What Happened
The startup has built a security-first identity platform to protect humans, machines, and AI agents. The post NewCore Emerges From Stealth Mode With $66 Million in Funding appeared first on SecurityWeek .
Why It Matters
According to the report, NewCore has emerged from stealth with $66 million in funding to build a security-first identity platform that discovers, secures, and governs identities for humans, machines, and AI agents under a single architecture.[1][2][9] The platform treats AI agents as distinct identities with their own lifecycle, trust scoring, revocation, and continuous discovery of shadow accounts, orphaned credentials, and unmanaged agents.[1][2] From a CyberSE.AI perspective, this focus on AI-agent identity and lifecycle management directly targets AI agent abuse risks such as compromised agents, spoofed identities, and uncontrolled proliferation of agentic accounts. Organizations deploying such platforms should pair them with Secure AI Agent Build, AI Agent Business Logic Audit, and Continuous AI Red Teaming to validate identity controls, test for abuse paths (e.g., privilege escalation through agents), and continuously probe for misconfigurations or gaps in AI-agent governance.
CyberSE Analysis
This signal maps to AI agent abuse.
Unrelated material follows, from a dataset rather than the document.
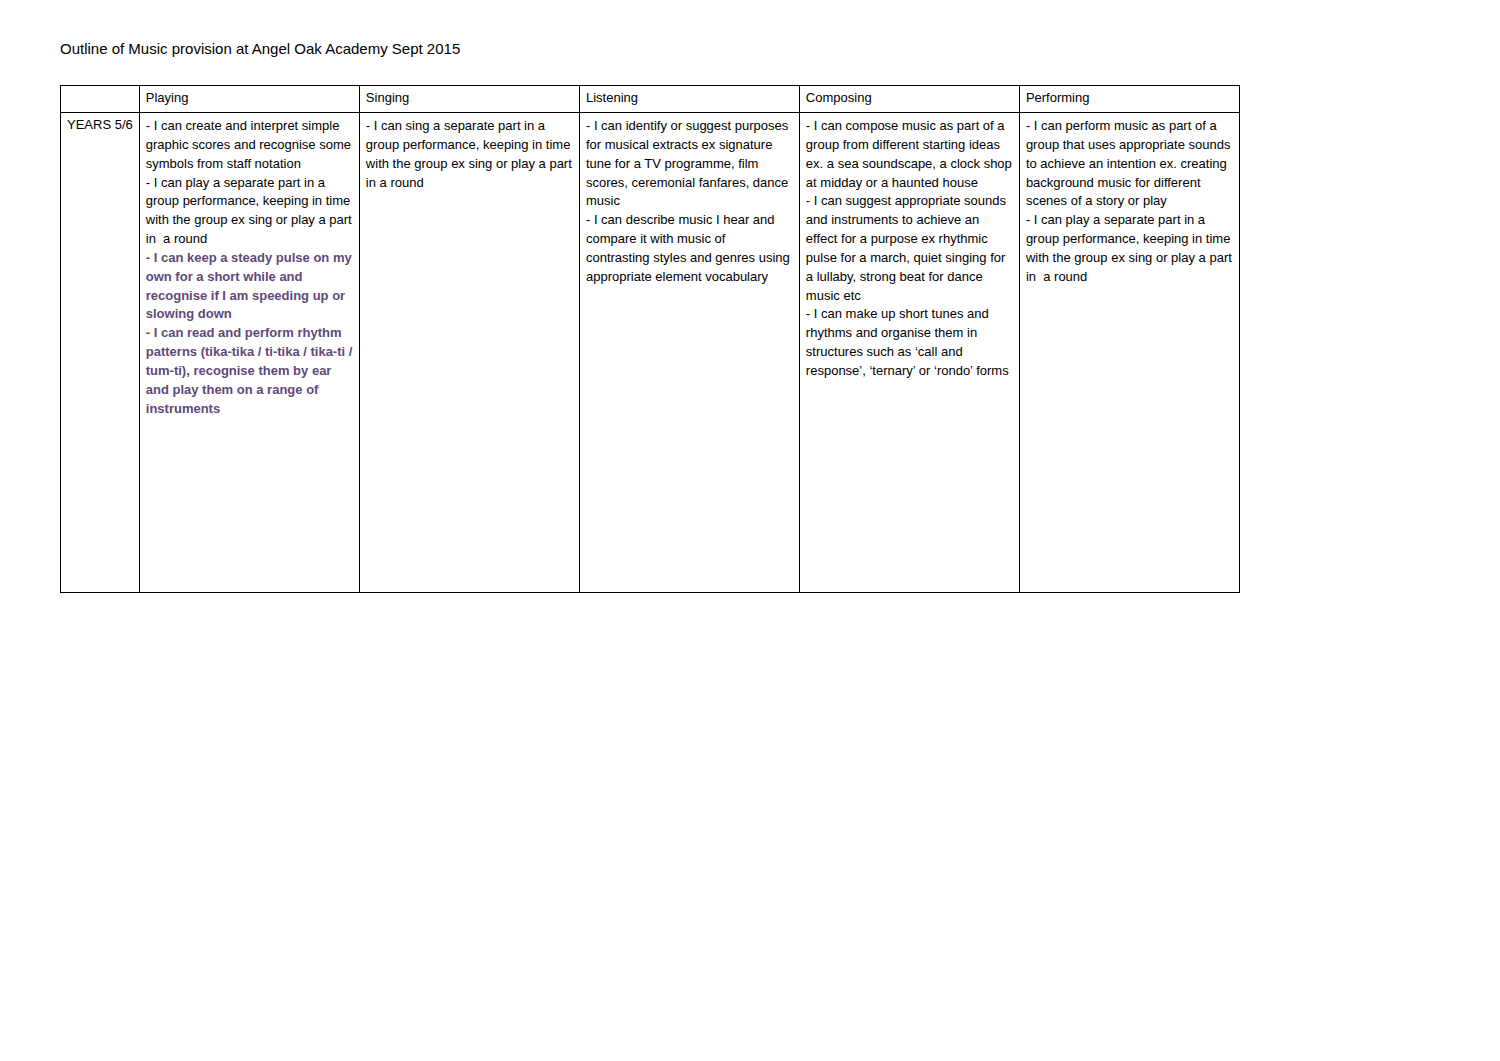Outline of Music provision at Angel Oak Academy Sept 2015
| | Playing | Singing | Listening | Composing | Performing |
| --- | --- | --- | --- | --- | --- |
| YEARS 5/6 | - I can create and interpret simple graphic scores and recognise some symbols from staff notation - I can play a separate part in a group performance, keeping in time with the group ex sing or play a part in a round - I can keep a steady pulse on my own for a short while and recognise if I am speeding up or slowing down - I can read and perform rhythm patterns (tika-tika / ti-tika / tika-ti / tum-ti), recognise them by ear and play them on a range of instruments | - I can sing a separate part in a group performance, keeping in time with the group ex sing or play a part in a round | - I can identify or suggest purposes for musical extracts ex signature tune for a TV programme, film scores, ceremonial fanfares, dance music - I can describe music I hear and compare it with music of contrasting styles and genres using appropriate element vocabulary | - I can compose music as part of a group from different starting ideas ex. a sea soundscape, a clock shop at midday or a haunted house - I can suggest appropriate sounds and instruments to achieve an effect for a purpose ex rhythmic pulse for a march, quiet singing for a lullaby, strong beat for dance music etc - I can make up short tunes and rhythms and organise them in structures such as ‘call and response’, ‘ternary’ or ‘rondo’ forms | - I can perform music as part of a group that uses appropriate sounds to achieve an intention ex. creating background music for different scenes of a story or play - I can play a separate part in a group performance, keeping in time with the group ex sing or play a part in a round |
Organizations using AI agents, LLM APIs, SaaS integrations, or sensitive data workflows should review whether this class of issue could create unauthorized tool execution, data leakage, weak approval gates, or unmanaged supply-chain exposure.
Recommended Actions
- Restrict AI agent tool permissions and production write paths.
- Review sensitive data access across prompts, logs, embeddings, memory, and SaaS integrations.
- Add human approval workflows for high-impact or state-changing actions.
- Run prompt injection and indirect prompt injection tests against affected workflows.
- Document the owner, control gap, and remediation deadline for this risk class.